Он отступил на шаг, быстро стянул с кровати покрывало и набросил девушке на плечи. Она не возразила, только смотрела растерянно и непонимающе, по-прежнему не двигаясь с места.
— Зачем это ты? — повторил де Триен.
— Но… вы ведь сказали, что я вам понравилась. Я думала…
Барон разочарованно выдохнул. В краткий миг ожидания он успел понадеяться совсем на другой ответ. Странно, прежде ведь он вовсе не думал о чём-то подобном, но сейчас хотелось, чтобы для Гвен случившееся тоже оказалось искренним порывом, а не желанием угодить.
— Нравишься, но что с того? — он вдруг почувствовал страшную усталость. — Ты прелестная девушка, Гвен, и многим будешь нравиться. Это совсем не значит, что ты обязана… кому-то угождать.
— Но я… вы… — она запнулась, отвела глаза, а потом вдруг выпалила: — Это честь для меня.
Де Триен снова не сдержал горького вздоха. Честь… Для её матери когда-то тоже наверняка было честью услужить какому-то заезжему путнику, вот только растить потом плод этой услужливости оказывается вовсе не почётно.

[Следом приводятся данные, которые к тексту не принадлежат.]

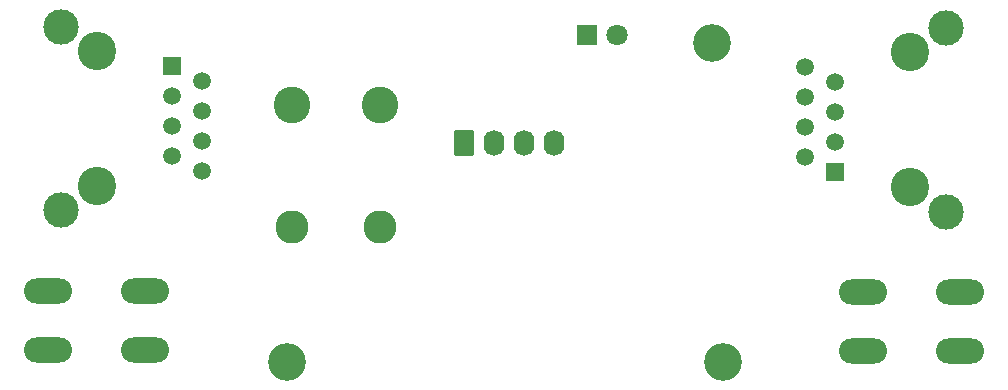
<source format=gbs>
G04 #@! TF.GenerationSoftware,KiCad,Pcbnew,8.0.0*
G04 #@! TF.CreationDate,2024-08-30T12:49:36-05:00*
G04 #@! TF.ProjectId,led_segment,6c65645f-7365-4676-9d65-6e742e6b6963,rev?*
G04 #@! TF.SameCoordinates,Original*
G04 #@! TF.FileFunction,Soldermask,Bot*
G04 #@! TF.FilePolarity,Negative*
%FSLAX46Y46*%
G04 Gerber Fmt 4.6, Leading zero omitted, Abs format (unit mm)*
G04 Created by KiCad (PCBNEW 8.0.0) date 2024-08-30 12:49:36*
%MOMM*%
%LPD*%
G01*
G04 APERTURE LIST*
G04 Aperture macros list*
%AMRoundRect*
0 Rectangle with rounded corners*
0 $1 Rounding radius*
0 $2 $3 $4 $5 $6 $7 $8 $9 X,Y pos of 4 corners*
0 Add a 4 corners polygon primitive as box body*
4,1,4,$2,$3,$4,$5,$6,$7,$8,$9,$2,$3,0*
0 Add four circle primitives for the rounded corners*
1,1,$1+$1,$2,$3*
1,1,$1+$1,$4,$5*
1,1,$1+$1,$6,$7*
1,1,$1+$1,$8,$9*
0 Add four rect primitives between the rounded corners*
20,1,$1+$1,$2,$3,$4,$5,0*
20,1,$1+$1,$4,$5,$6,$7,0*
20,1,$1+$1,$6,$7,$8,$9,0*
20,1,$1+$1,$8,$9,$2,$3,0*%
G04 Aperture macros list end*
%ADD10C,3.200000*%
%ADD11R,1.800000X1.800000*%
%ADD12C,1.800000*%
%ADD13C,2.804000*%
%ADD14C,3.104000*%
%ADD15O,4.064800X2.134400*%
%ADD16C,3.250000*%
%ADD17R,1.500000X1.500000*%
%ADD18C,1.500000*%
%ADD19C,3.000000*%
%ADD20RoundRect,0.250000X-0.620000X-0.845000X0.620000X-0.845000X0.620000X0.845000X-0.620000X0.845000X0*%
%ADD21O,1.740000X2.190000*%
G04 APERTURE END LIST*
D10*
X204100000Y-123300000D03*
X168100000Y-150300000D03*
X205000000Y-150300000D03*
D11*
X193525000Y-122600000D03*
D12*
X196065000Y-122600000D03*
D13*
X176024000Y-138881000D03*
D14*
X176024000Y-128581000D03*
D13*
X168524000Y-138881000D03*
D14*
X168524000Y-128581000D03*
D15*
X156090000Y-149276000D03*
X147890000Y-149276000D03*
X156090000Y-144276000D03*
X147890000Y-144276000D03*
D16*
X220900000Y-135530000D03*
X220900000Y-124100000D03*
D17*
X214550000Y-134260000D03*
D18*
X212010000Y-132990000D03*
X214550000Y-131720000D03*
X212010000Y-130450000D03*
X214550000Y-129180000D03*
X212010000Y-127910000D03*
X214550000Y-126640000D03*
X212010000Y-125370000D03*
D19*
X223950000Y-137585000D03*
X223950000Y-122045000D03*
D15*
X216882000Y-144349984D03*
X225082000Y-144349984D03*
X216882000Y-149349984D03*
X225082000Y-149349984D03*
D16*
X152000000Y-124000000D03*
X152000000Y-135430000D03*
D17*
X158350000Y-125270000D03*
D18*
X160890000Y-126540000D03*
X158350000Y-127810000D03*
X160890000Y-129080000D03*
X158350000Y-130350000D03*
X160890000Y-131620000D03*
X158350000Y-132890000D03*
X160890000Y-134160000D03*
D19*
X148950000Y-121945000D03*
X148950000Y-137485000D03*
D20*
X183134000Y-131776500D03*
D21*
X185674000Y-131776500D03*
X188214000Y-131776500D03*
X190754000Y-131776500D03*
M02*

</source>
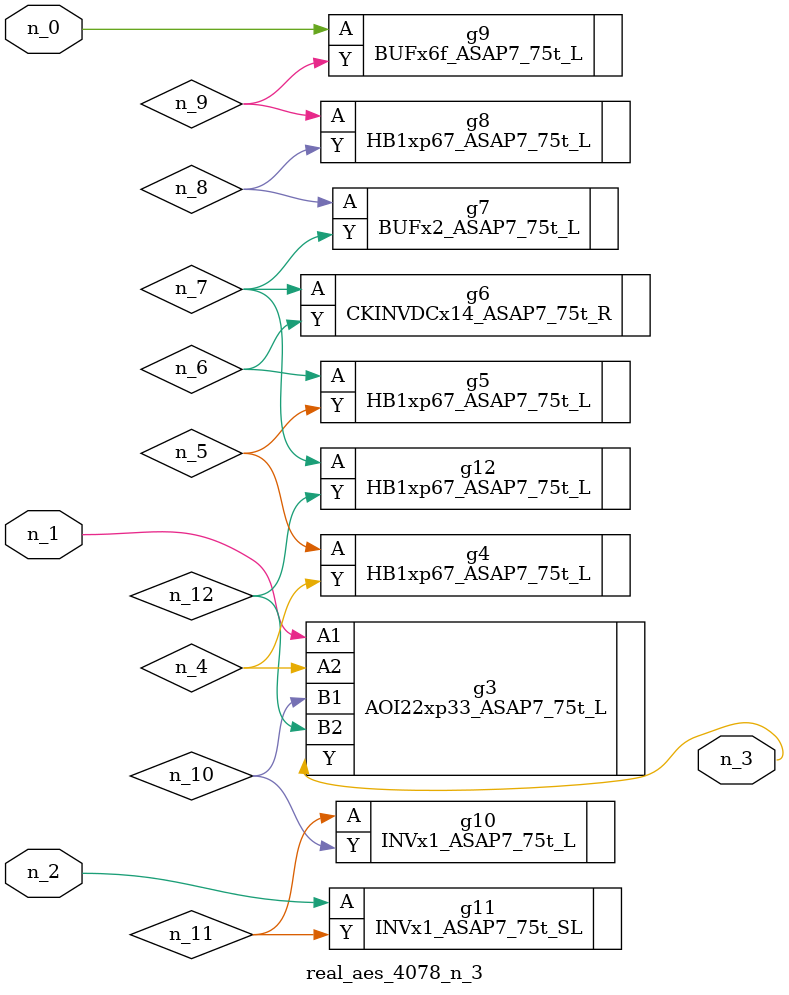
<source format=v>
module real_aes_4078_n_3 (n_0, n_2, n_1, n_3);
input n_0;
input n_2;
input n_1;
output n_3;
wire n_4;
wire n_5;
wire n_7;
wire n_8;
wire n_12;
wire n_6;
wire n_9;
wire n_10;
wire n_11;
BUFx6f_ASAP7_75t_L g9 ( .A(n_0), .Y(n_9) );
AOI22xp33_ASAP7_75t_L g3 ( .A1(n_1), .A2(n_4), .B1(n_10), .B2(n_12), .Y(n_3) );
INVx1_ASAP7_75t_SL g11 ( .A(n_2), .Y(n_11) );
HB1xp67_ASAP7_75t_L g4 ( .A(n_5), .Y(n_4) );
HB1xp67_ASAP7_75t_L g5 ( .A(n_6), .Y(n_5) );
CKINVDCx14_ASAP7_75t_R g6 ( .A(n_7), .Y(n_6) );
HB1xp67_ASAP7_75t_L g12 ( .A(n_7), .Y(n_12) );
BUFx2_ASAP7_75t_L g7 ( .A(n_8), .Y(n_7) );
HB1xp67_ASAP7_75t_L g8 ( .A(n_9), .Y(n_8) );
INVx1_ASAP7_75t_L g10 ( .A(n_11), .Y(n_10) );
endmodule
</source>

Барон никогда не мог понять этого искажённого, не поддающегося здравому смыслу мышления. Городские слуги вели себя иначе. Вся их жизнь проходила среди господ, они могли даже сами выбрать себе хозяина, сменив место. Наверное, поэтому и не испытывали трепета и преклонения перед аристократией, не торопились угодить во что бы то ни стало, хотя и знали своё место.
Но эти крестьяне-земледельцы с окраин, для которых правящий провинцией наместник равнялся императору, а император — богу, иногда казались ему словно и не людьми вовсе, другим видом, настолько невозможно было их понять. За годы поездок барон так и не привык к сочетанию страха, ненависти и преклонения в их глазах, так и не понял, как всё это может уживаться вместе.

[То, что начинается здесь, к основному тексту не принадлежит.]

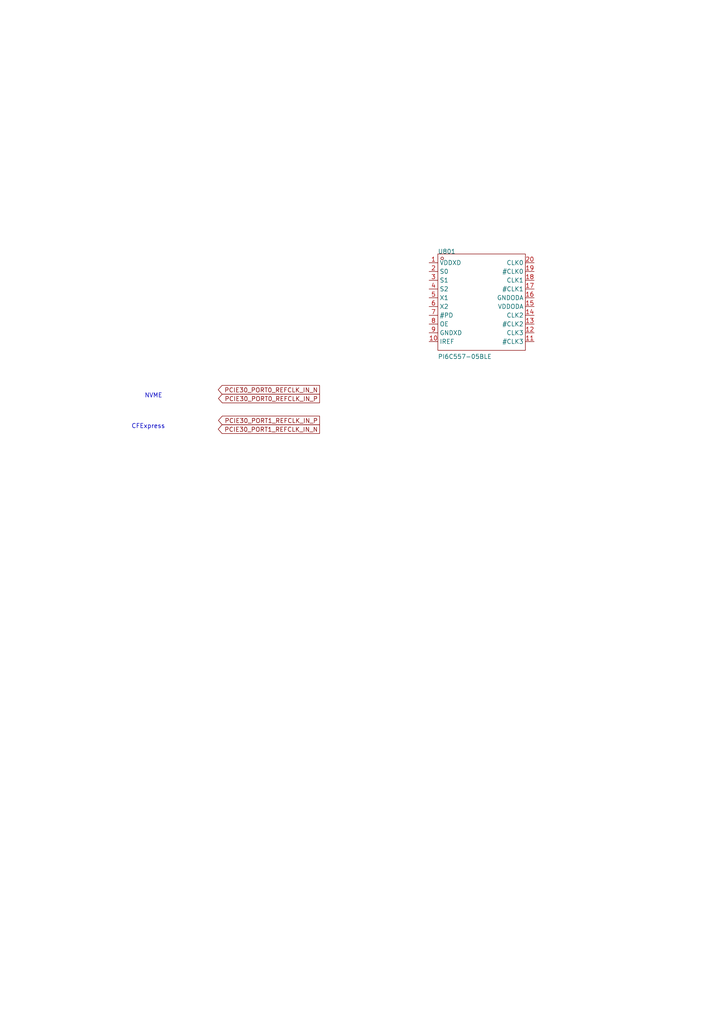
<source format=kicad_sch>
(kicad_sch
	(version 20250114)
	(generator "eeschema")
	(generator_version "9.0")
	(uuid "b86bd867-c2a6-4e09-aaa4-f03b1474f7c4")
	(paper "A4" portrait)
	
	(text "CFExpress"
		(exclude_from_sim no)
		(at 38.1 124.46 0)
		(effects
			(font
				(size 1.27 1.27)
			)
			(justify left bottom)
		)
		(uuid "8713ba6b-aadb-4949-8dfa-3486a7947ad5")
	)
	(text "NVME"
		(exclude_from_sim no)
		(at 41.91 115.57 0)
		(effects
			(font
				(size 1.27 1.27)
			)
			(justify left bottom)
		)
		(uuid "e5bab0f5-0135-48ac-a388-c739e96a3a7e")
	)
	(global_label "PCIE30_PORT1_REFCLK_IN_N"
		(shape output)
		(at 92.71 124.46 180)
		(effects
			(font
				(size 1.27 1.27)
			)
			(justify right)
		)
		(uuid "4a98d9c8-e658-485a-bd0d-1353fd990714")
		(property "Intersheetrefs" "${INTERSHEET_REFS}"
			(at 92.71 124.46 0)
			(effects
				(font
					(size 1.27 1.27)
				)
				(hide yes)
			)
		)
	)
	(global_label "PCIE30_PORT1_REFCLK_IN_P"
		(shape output)
		(at 92.71 121.92 180)
		(effects
			(font
				(size 1.27 1.27)
			)
			(justify right)
		)
		(uuid "66a2c8c4-0657-46fe-a691-b28645b3474f")
		(property "Intersheetrefs" "${INTERSHEET_REFS}"
			(at 92.71 121.92 0)
			(effects
				(font
					(size 1.27 1.27)
				)
				(hide yes)
			)
		)
	)
	(global_label "PCIE30_PORT0_REFCLK_IN_N"
		(shape output)
		(at 92.71 113.03 180)
		(effects
			(font
				(size 1.27 1.27)
			)
			(justify right)
		)
		(uuid "83f462a1-7d90-42f3-8e5a-77a46a10ddfb")
		(property "Intersheetrefs" "${INTERSHEET_REFS}"
			(at 92.71 113.03 0)
			(effects
				(font
					(size 1.27 1.27)
				)
				(hide yes)
			)
		)
	)
	(global_label "PCIE30_PORT0_REFCLK_IN_P"
		(shape output)
		(at 92.71 115.57 180)
		(effects
			(font
				(size 1.27 1.27)
			)
			(justify right)
		)
		(uuid "c5188b59-adf1-463f-a8ea-857732ebd6dd")
		(property "Intersheetrefs" "${INTERSHEET_REFS}"
			(at 92.71 115.57 0)
			(effects
				(font
					(size 1.27 1.27)
				)
				(hide yes)
			)
		)
	)
	(symbol
		(lib_id "mainboard:PI6C557-05BLE")
		(at 139.7 87.63 0)
		(unit 1)
		(exclude_from_sim no)
		(in_bom yes)
		(on_board yes)
		(dnp no)
		(uuid "c9b595a4-c726-42b4-8f3a-d2186266a0a4")
		(property "Reference" "U801"
			(at 127 73.66 0)
			(effects
				(font
					(size 1.27 1.27)
				)
				(justify left bottom)
			)
		)
		(property "Value" "PI6C557-05BLE"
			(at 127 104.14 0)
			(effects
				(font
					(size 1.27 1.27)
				)
				(justify left bottom)
			)
		)
		(property "Footprint" "mainboard:TSSOP-20_L6.5-W4.4-P0.65-LS6.4-BL"
			(at 139.7 87.63 0)
			(effects
				(font
					(size 1.27 1.27)
				)
				(hide yes)
			)
		)
		(property "Datasheet" "https://atta.szlcsc.com/upload/public/pdf/source/20221028/3F99C1CE76B426068D37A8E77120A7D7.pdf"
			(at 139.7 87.63 0)
			(effects
				(font
					(size 1.27 1.27)
				)
				(hide yes)
			)
		)
		(property "Description" "Output Frequency (Max):200MHz Supply Voltage:3.135V~3.465V Supply Voltage:3.135V~3.465V Operating Temperatue:-40°C~+85°C Operating Temperatue:-40°C~+85°C"
			(at 139.7 87.63 0)
			(effects
				(font
					(size 1.27 1.27)
				)
				(hide yes)
			)
		)
		(property "Manufacturer Part" "PI6C557-05BLE"
			(at 139.7 87.63 0)
			(effects
				(font
					(size 1.27 1.27)
				)
				(hide yes)
			)
		)
		(property "Manufacturer" "DIODES(美台)"
			(at 139.7 87.63 0)
			(effects
				(font
					(size 1.27 1.27)
				)
				(hide yes)
			)
		)
		(property "Supplier Part" "C212303"
			(at 139.7 87.63 0)
			(effects
				(font
					(size 1.27 1.27)
				)
				(hide yes)
			)
		)
		(property "Supplier" "LCSC"
			(at 139.7 87.63 0)
			(effects
				(font
					(size 1.27 1.27)
				)
				(hide yes)
			)
		)
		(property "LCSC Part Name" "PI6C557-05BLE"
			(at 139.7 87.63 0)
			(effects
				(font
					(size 1.27 1.27)
				)
				(hide yes)
			)
		)
		(pin "3"
			(uuid "29d7f933-8bbd-4001-891c-31e087dec54d")
		)
		(pin "4"
			(uuid "16ea38d8-c67b-4ee0-bd3c-9e3912cf52ac")
		)
		(pin "12"
			(uuid "675b33af-fca1-489f-83e7-7499adbe0622")
		)
		(pin "11"
			(uuid "8c822f00-f0cf-4df1-8b8f-dbf26ec213a4")
		)
		(pin "5"
			(uuid "2540776f-b237-4241-93ba-6d3b852e0dd7")
		)
		(pin "18"
			(uuid "02517d7f-f059-453b-977b-ebe3ecb56ef8")
		)
		(pin "17"
			(uuid "1b17f425-4306-4c36-bf2a-29590cb8c640")
		)
		(pin "6"
			(uuid "ea7b01d3-af4e-4d33-aa34-2b9844d6f89b")
		)
		(pin "20"
			(uuid "7bb1dd09-8d6a-4bea-ac62-2f8db318e059")
		)
		(pin "19"
			(uuid "fdae1a88-9523-4e05-ab57-c3f10617152b")
		)
		(pin "2"
			(uuid "ebfd0640-e2eb-4c36-b88f-dd0edac28af5")
		)
		(pin "14"
			(uuid "6fb7cdff-8b12-4c65-bae3-7f514e5954aa")
		)
		(pin "13"
			(uuid "c40dccbb-df17-4c46-aed9-8dc555527fee")
		)
		(pin "16"
			(uuid "bfbd1f2f-5071-487b-9e86-1bf23e27193e")
		)
		(pin "15"
			(uuid "2099b678-9977-4720-bad2-669f8b5a5542")
		)
		(pin "9"
			(uuid "6b7e50bd-df62-42cf-bf0a-4c41bdf6debf")
		)
		(pin "10"
			(uuid "264c25dc-b908-4fe8-8d7d-07d7ab5ff6d7")
		)
		(pin "1"
			(uuid "d9537f77-a9ae-4375-9870-1ccb30ff01f8")
		)
		(pin "7"
			(uuid "661f6974-61c0-46f5-b038-122c0d23fa88")
		)
		(pin "8"
			(uuid "0a3beb8f-f76c-45f8-90c7-5dd4ccbb16dc")
		)
		(instances
			(project ""
				(path "/e8df7ad4-0398-46fe-8df2-22f014c5f1dd/484c6dee-af44-4b63-a825-46ce928312ff"
					(reference "U801")
					(unit 1)
				)
			)
		)
	)
)

</source>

Впрочем, Гвеннет страха или ненависти не испытывала…
— Нет никакой чести в том, чтобы стать чьим-то развлечением, — мягко произнёс он. — У тебя может быть совсем другая судьба, не та, которая предписана по рождению. Но для этого ты должна не только выучиться в Академии, но и научиться себя ценить. Понимаешь, малютка Гвен? И не стоит заботиться о чьих-то чувствах больше, чем о своих собственных.
Она быстро кивнула, по-прежнему пряча глаза.
— Простите меня, ваша милость…
Де Триен давно не чувствовал себя настолько беспомощным. Весь его разум и немалый опыт императорского служащего оказался бессилен перед необходимостью объяснить простой девушке очевидные вещи.
— Я тебя не ругаю. Только не хочу, чтобы твоя жизнь сложилась хуже, чем возможно. Ты ведь сама просила дать тебе шанс, помнишь? Пользуйся им, Гвен. Ты теперь — подопечная графа, и я тоже обещаю тебе помощь и поддержку в любое время. Ты сможешь многое получить, но для этого нужно забыть о прошлом и о прошлых привычках. Тебе предстоит иметь дело с представителями высшего общества, и чтобы стать им равной, ты должна сама чувствовать себя равной… А близость прекрасна, когда у обоих есть чувства. Не лишай себя возможности это узнать.